Page images and extracted text:
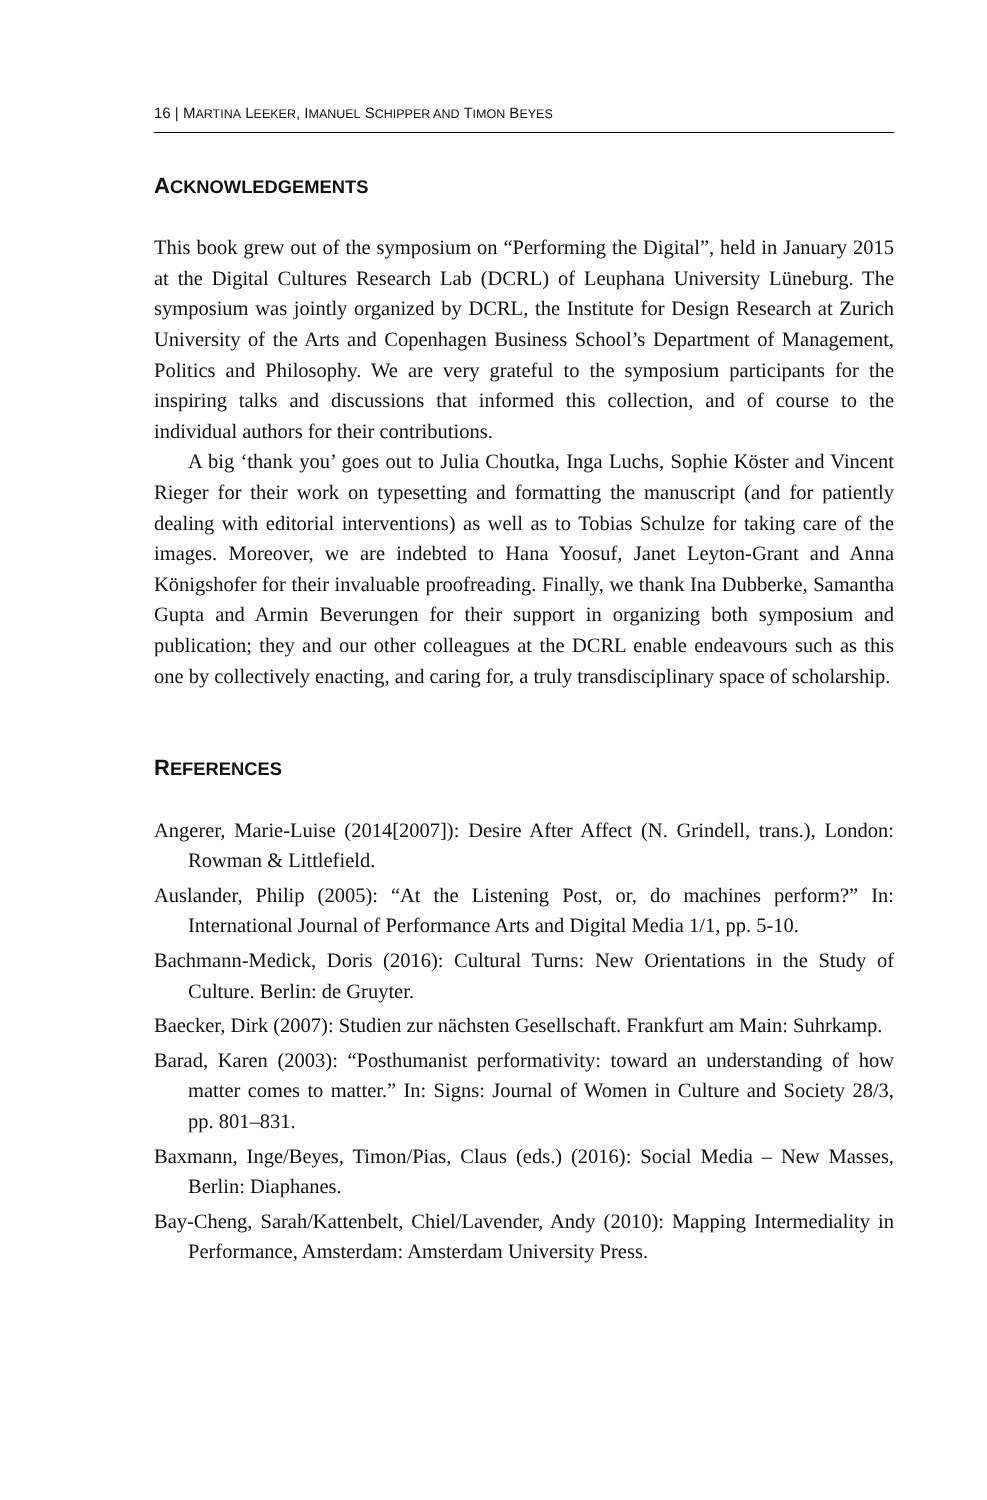16 | MARTINA LEEKER, IMANUEL SCHIPPER AND TIMON BEYES
ACKNOWLEDGEMENTS
This book grew out of the symposium on “Performing the Digital”, held in January 2015 at the Digital Cultures Research Lab (DCRL) of Leuphana University Lüneburg. The symposium was jointly organized by DCRL, the Institute for Design Research at Zurich University of the Arts and Copenhagen Business School’s Department of Management, Politics and Philosophy. We are very grateful to the symposium participants for the inspiring talks and discussions that informed this collection, and of course to the individual authors for their contributions.
A big ‘thank you’ goes out to Julia Choutka, Inga Luchs, Sophie Köster and Vincent Rieger for their work on typesetting and formatting the manuscript (and for patiently dealing with editorial interventions) as well as to Tobias Schulze for taking care of the images. Moreover, we are indebted to Hana Yoosuf, Janet Leyton-Grant and Anna Königshofer for their invaluable proofreading. Finally, we thank Ina Dubberke, Samantha Gupta and Armin Beverungen for their support in organizing both symposium and publication; they and our other colleagues at the DCRL enable endeavours such as this one by collectively enacting, and caring for, a truly transdisciplinary space of scholarship.
REFERENCES
Angerer, Marie-Luise (2014[2007]): Desire After Affect (N. Grindell, trans.), London: Rowman & Littlefield.
Auslander, Philip (2005): “At the Listening Post, or, do machines perform?” In: International Journal of Performance Arts and Digital Media 1/1, pp. 5-10.
Bachmann-Medick, Doris (2016): Cultural Turns: New Orientations in the Study of Culture. Berlin: de Gruyter.
Baecker, Dirk (2007): Studien zur nächsten Gesellschaft. Frankfurt am Main: Suhrkamp.
Barad, Karen (2003): “Posthumanist performativity: toward an understanding of how matter comes to matter.” In: Signs: Journal of Women in Culture and Society 28/3, pp. 801–831.
Baxmann, Inge/Beyes, Timon/Pias, Claus (eds.) (2016): Social Media – New Masses, Berlin: Diaphanes.
Bay-Cheng, Sarah/Kattenbelt, Chiel/Lavender, Andy (2010): Mapping Intermediality in Performance, Amsterdam: Amsterdam University Press.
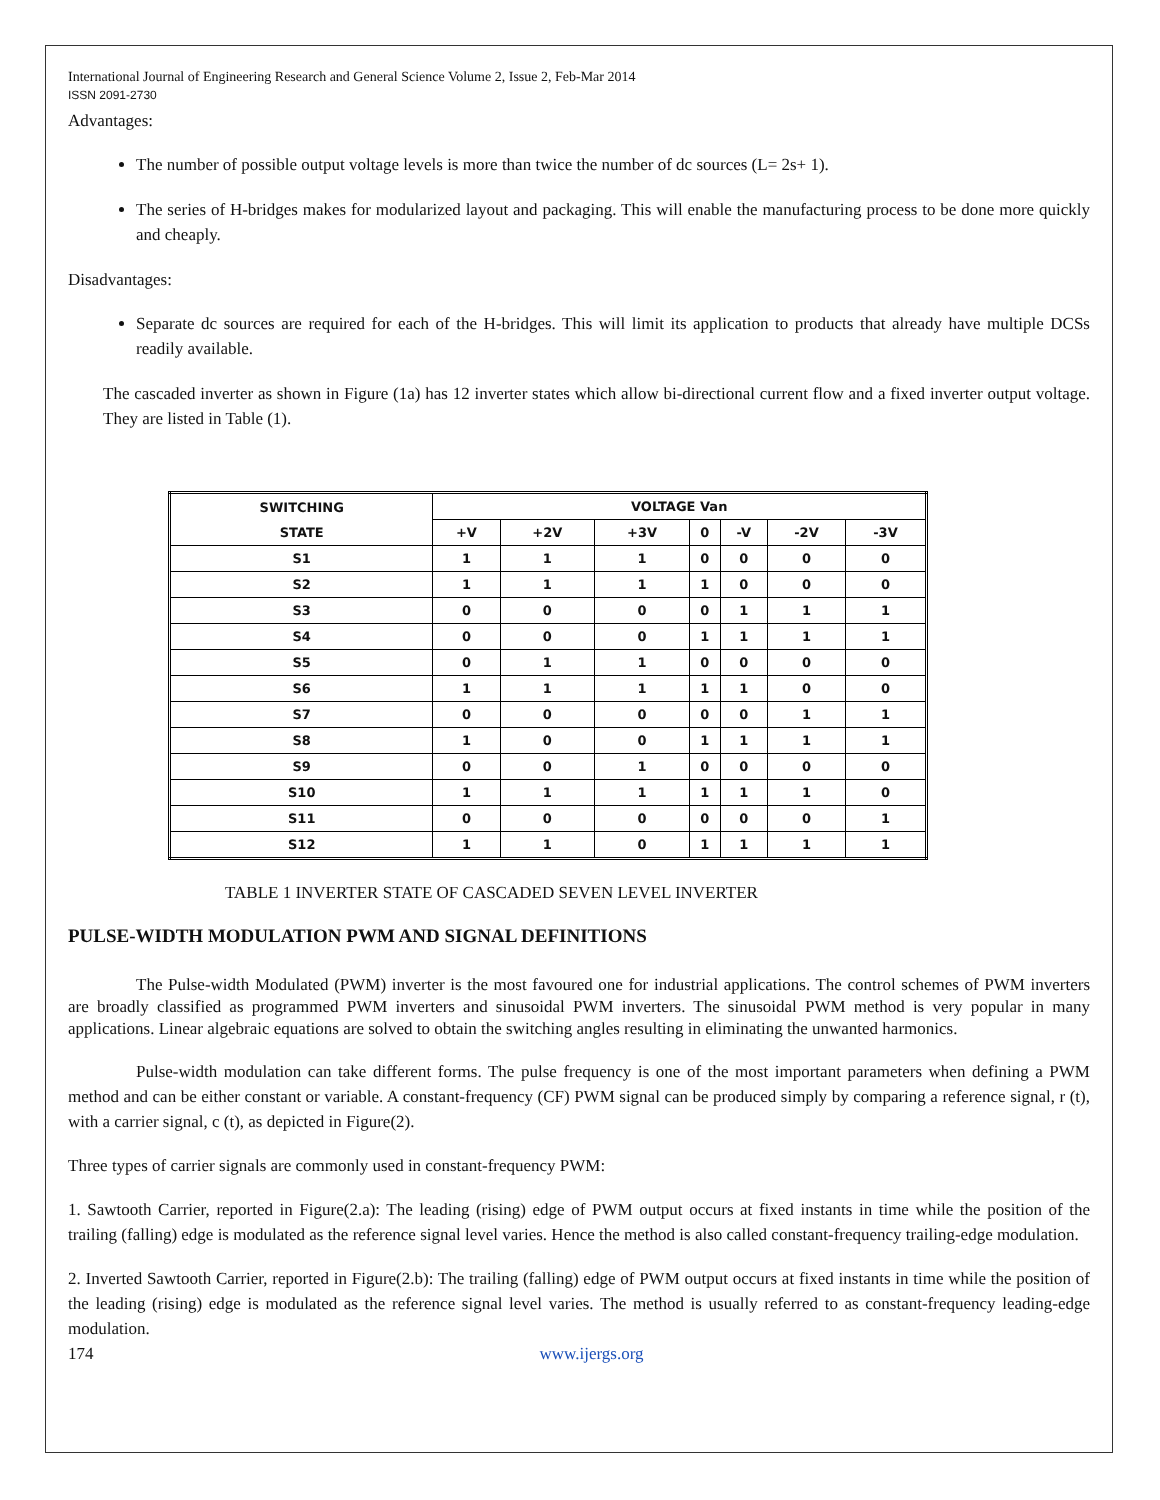International Journal of Engineering Research and General Science Volume 2, Issue 2, Feb-Mar 2014
ISSN 2091-2730
Advantages:
The number of possible output voltage levels is more than twice the number of dc sources (L= 2s+ 1).
The series of H-bridges makes for modularized layout and packaging. This will enable the manufacturing process to be done more quickly and cheaply.
Disadvantages:
Separate dc sources are required for each of the H-bridges. This will limit its application to products that already have multiple DCSs readily available.
The cascaded inverter as shown in Figure (1a) has 12 inverter states which allow bi-directional current flow and a fixed inverter output voltage. They are listed in Table (1).
| SWITCHING STATE | VOLTAGE Van | | | | | | |
| --- | --- | --- | --- | --- | --- | --- | --- |
| | +V | +2V | +3V | 0 | -V | -2V | -3V |
| S1 | 1 | 1 | 1 | 0 | 0 | 0 | 0 |
| S2 | 1 | 1 | 1 | 1 | 0 | 0 | 0 |
| S3 | 0 | 0 | 0 | 0 | 1 | 1 | 1 |
| S4 | 0 | 0 | 0 | 1 | 1 | 1 | 1 |
| S5 | 0 | 1 | 1 | 0 | 0 | 0 | 0 |
| S6 | 1 | 1 | 1 | 1 | 1 | 0 | 0 |
| S7 | 0 | 0 | 0 | 0 | 0 | 1 | 1 |
| S8 | 1 | 0 | 0 | 1 | 1 | 1 | 1 |
| S9 | 0 | 0 | 1 | 0 | 0 | 0 | 0 |
| S10 | 1 | 1 | 1 | 1 | 1 | 1 | 0 |
| S11 | 0 | 0 | 0 | 0 | 0 | 0 | 1 |
| S12 | 1 | 1 | 0 | 1 | 1 | 1 | 1 |
TABLE 1 INVERTER STATE OF CASCADED SEVEN LEVEL INVERTER
PULSE-WIDTH MODULATION PWM AND SIGNAL DEFINITIONS
The Pulse-width Modulated (PWM) inverter is the most favoured one for industrial applications. The control schemes of PWM inverters are broadly classified as programmed PWM inverters and sinusoidal PWM inverters. The sinusoidal PWM method is very popular in many applications. Linear algebraic equations are solved to obtain the switching angles resulting in eliminating the unwanted harmonics.
Pulse-width modulation can take different forms. The pulse frequency is one of the most important parameters when defining a PWM method and can be either constant or variable. A constant-frequency (CF) PWM signal can be produced simply by comparing a reference signal, r (t), with a carrier signal, c (t), as depicted in Figure(2).
Three types of carrier signals are commonly used in constant-frequency PWM:
1. Sawtooth Carrier, reported in Figure(2.a): The leading (rising) edge of PWM output occurs at fixed instants in time while the position of the trailing (falling) edge is modulated as the reference signal level varies. Hence the method is also called constant-frequency trailing-edge modulation.
2. Inverted Sawtooth Carrier, reported in Figure(2.b): The trailing (falling) edge of PWM output occurs at fixed instants in time while the position of the leading (rising) edge is modulated as the reference signal level varies. The method is usually referred to as constant-frequency leading-edge modulation.
174 www.ijergs.org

Problem details: Once the pictures are set aside, restate the remaining data above exactly.

The completed task:
16 | MARTINA LEEKER, IMANUEL SCHIPPER AND TIMON BEYES
ACKNOWLEDGEMENTS
This book grew out of the symposium on “Performing the Digital”, held in January 2015 at the Digital Cultures Research Lab (DCRL) of Leuphana University Lüneburg. The symposium was jointly organized by DCRL, the Institute for Design Research at Zurich University of the Arts and Copenhagen Business School’s Department of Management, Politics and Philosophy. We are very grateful to the symposium participants for the inspiring talks and discussions that informed this collection, and of course to the individual authors for their contributions.
A big ‘thank you’ goes out to Julia Choutka, Inga Luchs, Sophie Köster and Vincent Rieger for their work on typesetting and formatting the manuscript (and for patiently dealing with editorial interventions) as well as to Tobias Schulze for taking care of the images. Moreover, we are indebted to Hana Yoosuf, Janet Leyton-Grant and Anna Königshofer for their invaluable proofreading. Finally, we thank Ina Dubberke, Samantha Gupta and Armin Beverungen for their support in organizing both symposium and publication; they and our other colleagues at the DCRL enable endeavours such as this one by collectively enacting, and caring for, a truly transdisciplinary space of scholarship.
REFERENCES
Angerer, Marie-Luise (2014[2007]): Desire After Affect (N. Grindell, trans.), London: Rowman & Littlefield.
Auslander, Philip (2005): “At the Listening Post, or, do machines perform?” In: International Journal of Performance Arts and Digital Media 1/1, pp. 5-10.
Bachmann-Medick, Doris (2016): Cultural Turns: New Orientations in the Study of Culture. Berlin: de Gruyter.
Baecker, Dirk (2007): Studien zur nächsten Gesellschaft. Frankfurt am Main: Suhrkamp.
Barad, Karen (2003): “Posthumanist performativity: toward an understanding of how matter comes to matter.” In: Signs: Journal of Women in Culture and Society 28/3, pp. 801–831.
Baxmann, Inge/Beyes, Timon/Pias, Claus (eds.) (2016): Social Media – New Masses, Berlin: Diaphanes.
Bay-Cheng, Sarah/Kattenbelt, Chiel/Lavender, Andy (2010): Mapping Intermediality in Performance, Amsterdam: Amsterdam University Press.
International Journal of Engineering Research and General Science Volume 2, Issue 2, Feb-Mar 2014
ISSN 2091-2730
Advantages:
The number of possible output voltage levels is more than twice the number of dc sources (L= 2s+ 1).
The series of H-bridges makes for modularized layout and packaging. This will enable the manufacturing process to be done more quickly and cheaply.
Disadvantages:
Separate dc sources are required for each of the H-bridges. This will limit its application to products that already have multiple DCSs readily available.
The cascaded inverter as shown in Figure (1a) has 12 inverter states which allow bi-directional current flow and a fixed inverter output voltage. They are listed in Table (1).
| SWITCHING STATE | VOLTAGE Van | | | | | | |
| --- | --- | --- | --- | --- | --- | --- | --- |
| | +V | +2V | +3V | 0 | -V | -2V | -3V |
| S1 | 1 | 1 | 1 | 0 | 0 | 0 | 0 |
| S2 | 1 | 1 | 1 | 1 | 0 | 0 | 0 |
| S3 | 0 | 0 | 0 | 0 | 1 | 1 | 1 |
| S4 | 0 | 0 | 0 | 1 | 1 | 1 | 1 |
| S5 | 0 | 1 | 1 | 0 | 0 | 0 | 0 |
| S6 | 1 | 1 | 1 | 1 | 1 | 0 | 0 |
| S7 | 0 | 0 | 0 | 0 | 0 | 1 | 1 |
| S8 | 1 | 0 | 0 | 1 | 1 | 1 | 1 |
| S9 | 0 | 0 | 1 | 0 | 0 | 0 | 0 |
| S10 | 1 | 1 | 1 | 1 | 1 | 1 | 0 |
| S11 | 0 | 0 | 0 | 0 | 0 | 0 | 1 |
| S12 | 1 | 1 | 0 | 1 | 1 | 1 | 1 |
TABLE 1 INVERTER STATE OF CASCADED SEVEN LEVEL INVERTER
PULSE-WIDTH MODULATION PWM AND SIGNAL DEFINITIONS
The Pulse-width Modulated (PWM) inverter is the most favoured one for industrial applications. The control schemes of PWM inverters are broadly classified as programmed PWM inverters and sinusoidal PWM inverters. The sinusoidal PWM method is very popular in many applications. Linear algebraic equations are solved to obtain the switching angles resulting in eliminating the unwanted harmonics.
Pulse-width modulation can take different forms. The pulse frequency is one of the most important parameters when defining a PWM method and can be either constant or variable. A constant-frequency (CF) PWM signal can be produced simply by comparing a reference signal, r (t), with a carrier signal, c (t), as depicted in Figure(2).
Three types of carrier signals are commonly used in constant-frequency PWM:
1. Sawtooth Carrier, reported in Figure(2.a): The leading (rising) edge of PWM output occurs at fixed instants in time while the position of the trailing (falling) edge is modulated as the reference signal level varies. Hence the method is also called constant-frequency trailing-edge modulation.
2. Inverted Sawtooth Carrier, reported in Figure(2.b): The trailing (falling) edge of PWM output occurs at fixed instants in time while the position of the leading (rising) edge is modulated as the reference signal level varies. The method is usually referred to as constant-frequency leading-edge modulation.
174 www.ijergs.org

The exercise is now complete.